Hoping that a fellow dairyman might have recognized our signature brand on Günther’s fleshy undercarriage, I stopped in at a ramshackle old barn. I yodeled loudly to announce my presence. The old building was made of rotting mountain spruce and sized for a baker’s dozen cows. Seeing a light on in the building, and enticed by the smell of fresh milk, I walked toward the door. A Heifer mooed inside, above the sound of squirting udders. As I leaned my head around the doorframe, I laid eyes upon the most beautiful farmhand I’d ever seen in my years as a cheesemonger.

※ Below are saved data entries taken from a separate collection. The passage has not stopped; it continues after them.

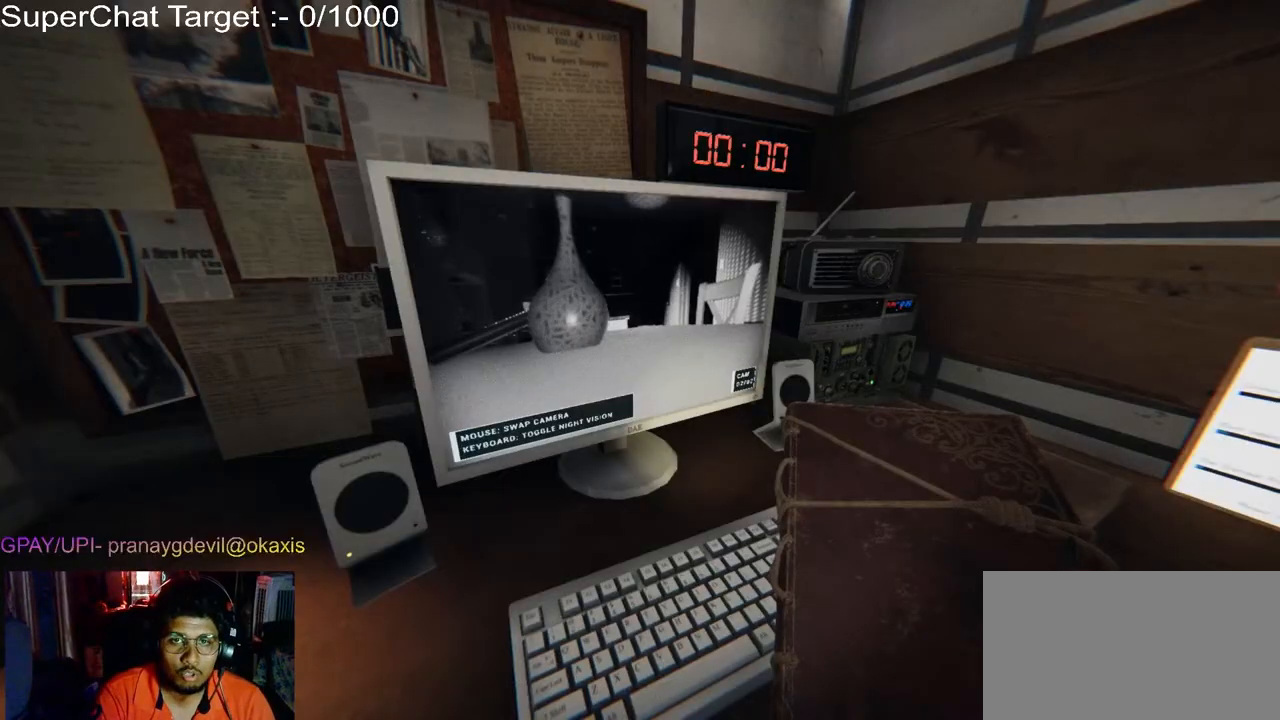
Gameplay with keyboard and mouse; each line is a JSON object with the keys and mouse buttons held at the frame after it. "events" lists presses ("down") and releases ("up") of "a", "ctrl", "d", "e", "q", "s", "shift", "space", "w", "mouse_left", "mouse_wheel", "mouse_right", "mouse_mb4" and "mouse_mb5" between this image and that frame as [ms after this image, input, new state], when the widget could be followed in between. "mouse_left", "mouse_wheel", "mouse_right", "mouse_mb4", "mouse_mb5" = the "left", "wheel", "right", "mb4", "mb5" buttons of the "mouse" list. No other keys are recorded. "wheel" means that the mouse wheel is clicked or scrolled. Mouse movement is not recorded.
{"keys": [], "mouse": [], "events": []}
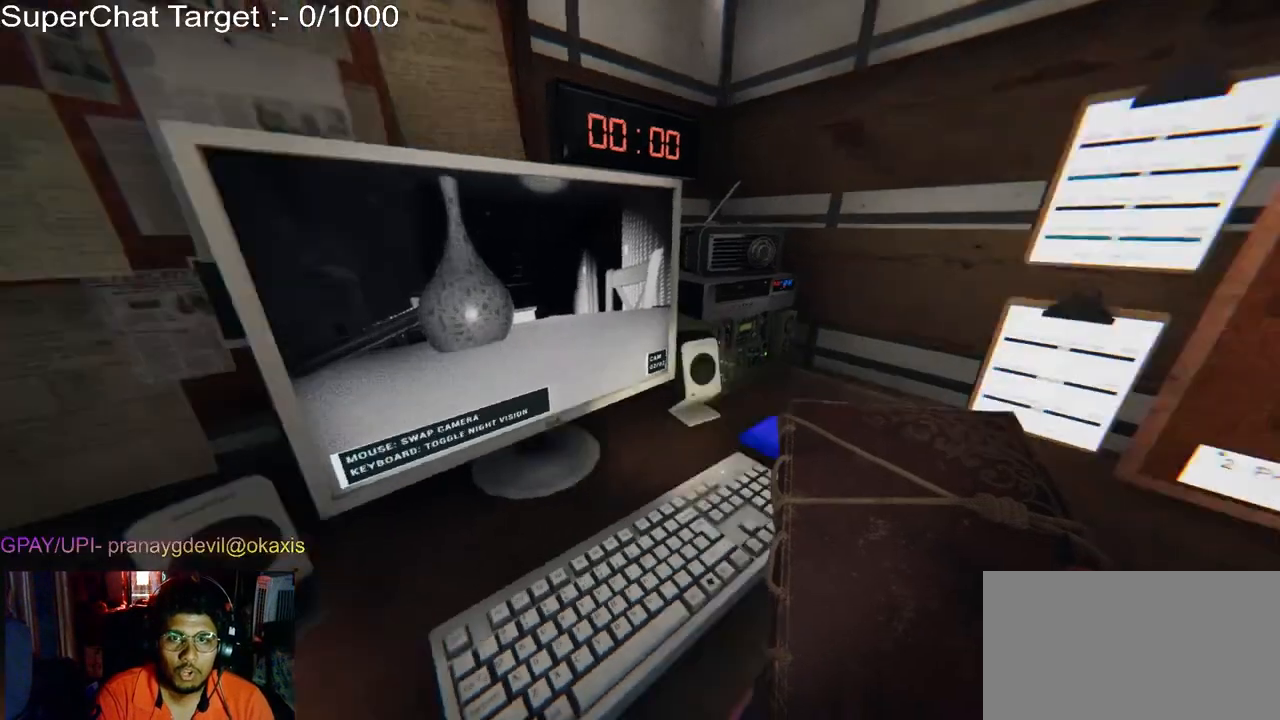
{"keys": [], "mouse": [], "events": []}
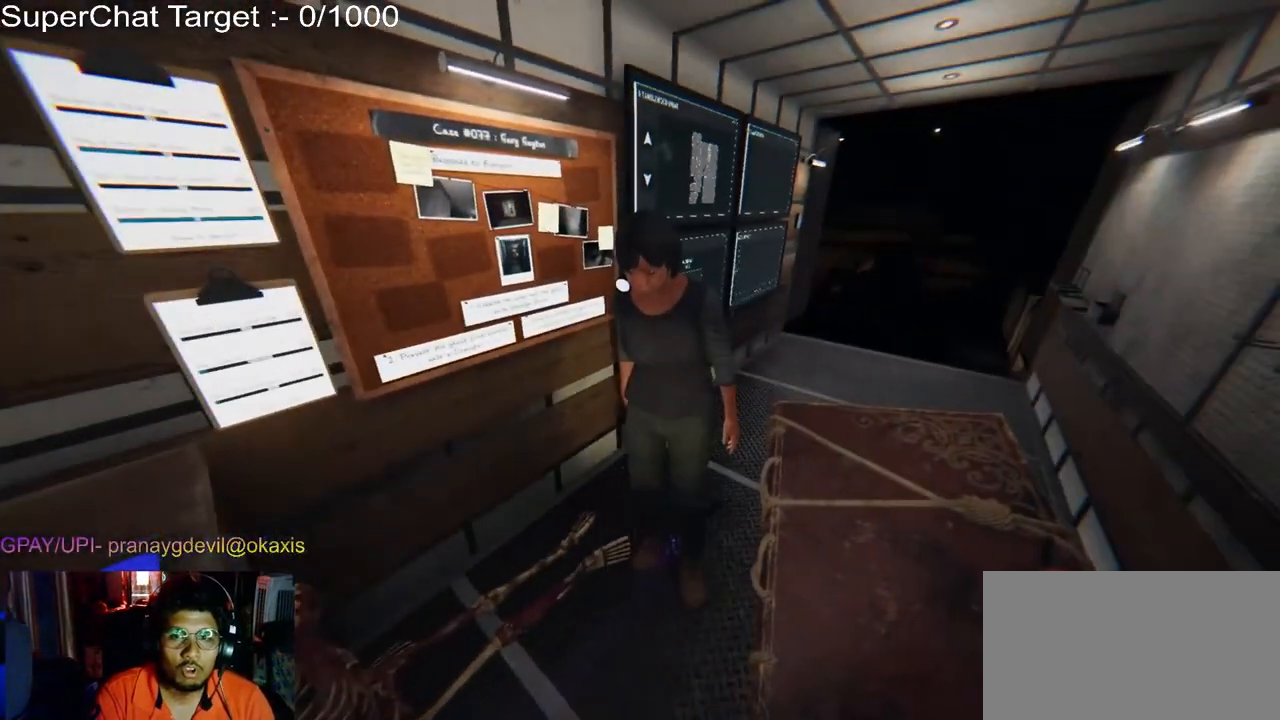
{"keys": [], "mouse": [], "events": [[117, "d", "down"], [200, "w", "down"], [367, "d", "up"], [383, "w", "up"]]}
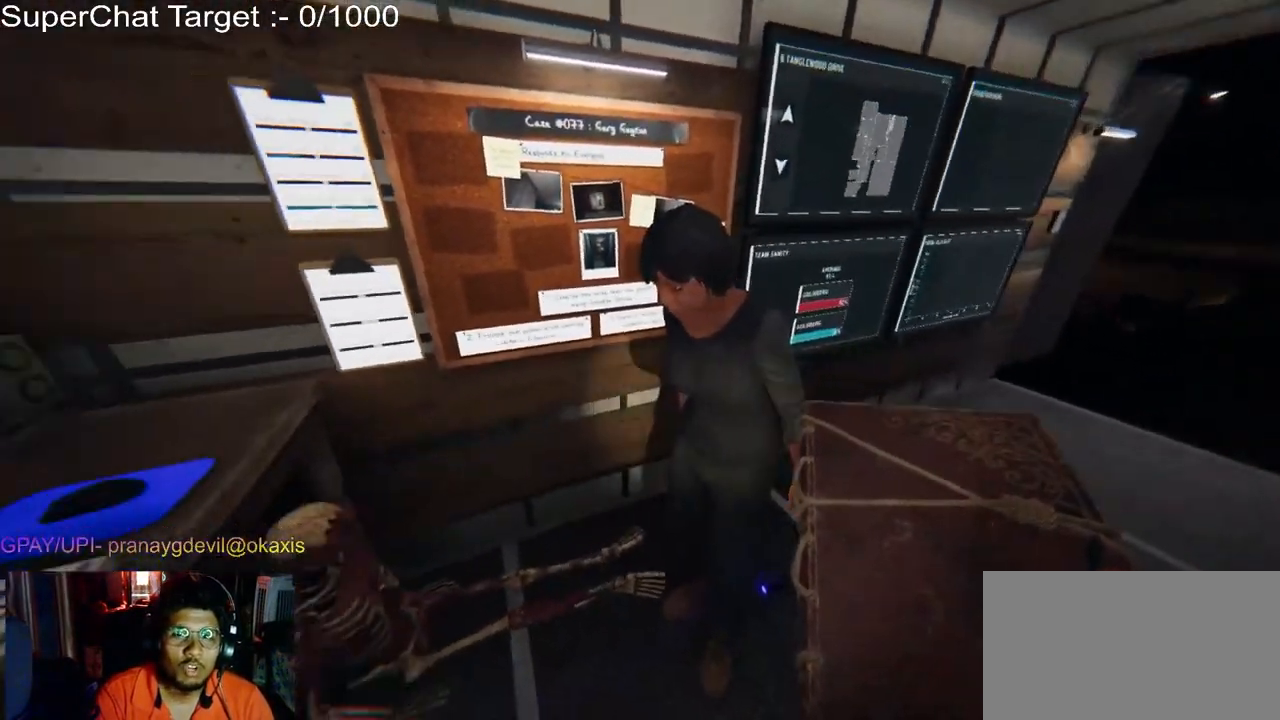
{"keys": [], "mouse": [], "events": [[267, "s", "down"], [300, "d", "down"], [383, "d", "up"], [383, "s", "up"]]}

Her hair glistened under a single antiquated lightbulb like Appenzeller in the sun. Her frame was stocky, plump, and hardy, like the most popular goat at the auction haus. Her skin shone due to frequent and plentiful lactose consumption. Her calloused and graceful hands slid effortlessly over the pink udders of the tired, old cow. Her hazel eyes glimpsed me in the doorway, but with her so focused on the milking and me so content to watch her flawless technique, we remained in a tense silence.

However, I could sense that this aged cow was feeling ornery. The cow began to flare her nostrils and stamp her hooves, wriggling her udders to prevent the girl from gaining a grip. The conflict escalated, with the milkmaid tightening her grip and the cow writhing more and more, until the object of my affection threw her arms up in exasperation. The cow lurched, kicking the bucket and sending milk across the barn floor. As the spill drained through the floorboards, I announced my presence.

“Guten tag, I am searching for a lost steer,” I stareted. My voice trembled with each word. “I have known him since Kindergarten and he disappeared like a poltergeist. He is a döppelganger to that bull there, and I implore you not to find schadenfreude in my misfortune. Is it not the zeitgeist to help a fellow milkman?”

She replied sweetly, “I’m sorry, but I haven’t seen your cow. I would love to help you find him, but I need to get this cow milked.”

She told me her name was Greta and that her father owned this farm. She said that if she didn’t collect enough milk tonight, her father would not allow her to go off and be a nanny for the seven mischievous children of an Austrian navy captain. Taking her hand in mine, I felt the signature abrasions of a forceful milker. I slid behind Greta on her milking stool, wrapped my arms around hers, and whispered, “Mein strudel, allow me.”